10 thoughts on “Want to Be More Like Jesus? Practice this One Simple Spiritual Discipline”

  1. So good! This is true & encouraging!! An attainable approach to my day / life & a lovely reminder that I’m not in control, God is. Thank God!

  2. Georgie Ann Kettig

    trying to “be Jesus” or “be like Jesus” would never occur to me, because Jesus IS God,… and I “need” God because I am just human, (at best a vessel),… the blessings that have come to me “from the Lord” are minuscule (although to me, of course, they are quite grand!), compared to ALL the blessings that God can pour out in that very same moment to all those around me,… I imagine that Jesus, moving in the heart of the Father, has access to supernatural and probably instantaneous levels of perception, awareness and “knowing” (and not to mention healing, as well!),… what for us might take “work/effort”, for Him might be flowing much more easily ~ His supernatural God-infused “Love” meeting a need touches it with the answer instantly,… I like your point that Jesus flowed with responding to and meeting the needs of those around Him,… He said that He only did what He saw His Father doing (John 5:30),… I think my own inclination (as a human) is to be willing to “flow” (with God, and others) and respond in the status of a human receiver, who can then also pass along what has been received,… in our openness to receive Him, He can transform us with His Presence,…

  3. Janet Yancey

    You are a very gifted writer, Eugene, and are a helpful guide on my journey. Thank you for my 2022 goal, interruptibility. If you can use my email address and send me your mailing address, we have a gift to send you. Janet

    1. Thank you, Janet. And you’re welcome. I’m humbled. As you know, the greatest compliment any writer can receive is for the reader to be moved in some way. You have encouraged me as well! And ironically my sister wound up in the hospital (she’s going to be ok) yesterday and interrupted my day.

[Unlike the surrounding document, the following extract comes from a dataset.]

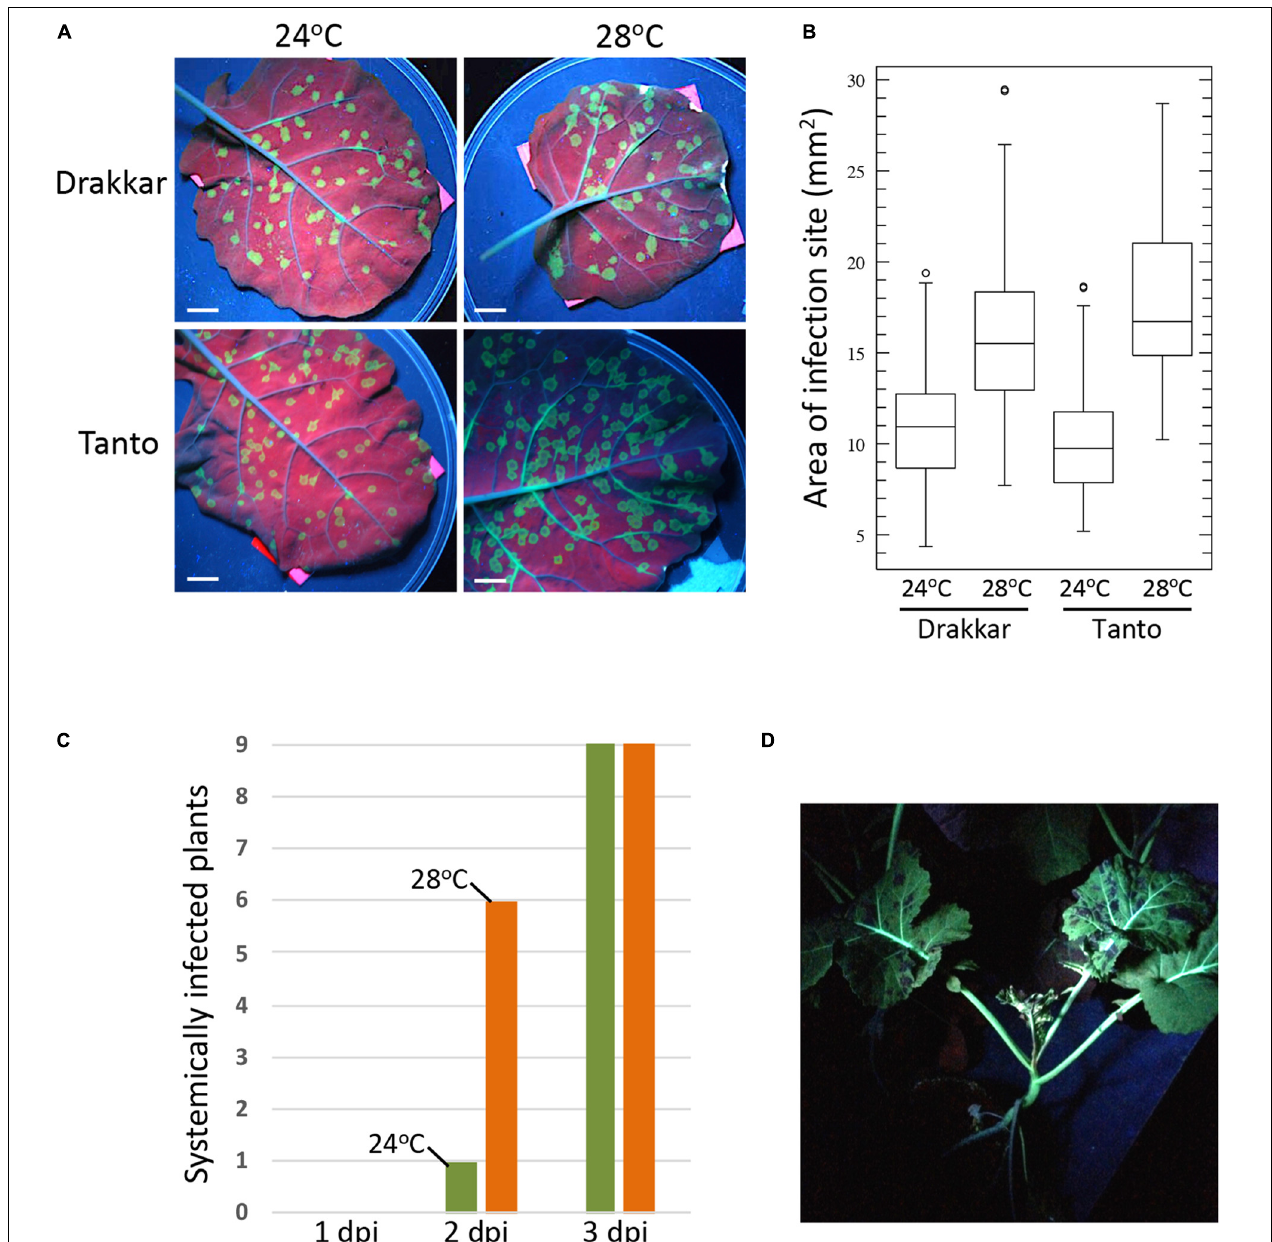
FIGURE 2 | Temperature effect on TuMV-GFP infection in B. napus cultivars Drakkar and Tanto. Plants were incubated at 20 ◦ C for 8 h (night) and 24 ◦ C for 16 h (day) until two leaf stage. Half of the plants were then transferred to 20 ◦ C for 8 h (night) and 28 ◦ C for 16 h (day). Plants were allowed to adjust for 2 days before inoculation. (A) Effect of temperature on viral cell-to-cell spread in inoculated leaves. Pictures were taken at 6 days post inoculation (6 dpi) under UV light. Scale bar, 1 cm. (B) Sizes of individual local infection sites at 6 dpi. Infection foci in leaves of five plants per condition were measured (Drakkar 24 ◦ C, N = 117; Drakkar 28 ◦ C, N = 111; Tanto 24 ◦ C, N = 112; Tanto 28 ◦ C, N = 102. The higher temperature causes a significant increase in the local cell-to-cell spread of infection in both Drakkar (ANOVA, p = 4,3 − 21 ) and Tanto (ANOVA, p = 2,5 − 37 ). (C) Systemic spread of TuMV-GFP in Drakkar is more efficient at 28 ◦ C (orange) than at 24 ◦ C (green). Inoculated leaves of nine plants at 24 ◦ C and of nine plants at 28 ◦ C were removed after 1, 2, or 3 dpi, followed by scoring the systemic leaves for GFP fluorescence (systemic infection) at 16 dpi. A control plant from which the inoculated leaf was not removed is shown in panel (D) . (D) TuMV-GFP-infected Drakkar plant showing systemic infection at 21 dpi. The picture was taken under UV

  4. Yes, you are so right-on and well-written. You tied your email into the critical topic of you blog. Good work. As a young mother, my life seemed to be built on interruptions and it would be either irritating or rewarding. Now as a caregiver, I try to anticipate my husband’s interruptions before they happen. That doesn’t always work.

    1. Thanks, Ann. Life often seems built on interruptions. I remember those young parent days. Now we watch our youngest granddaughter a couple days a week. She does not see her needs as interruptions! And I’m relearning.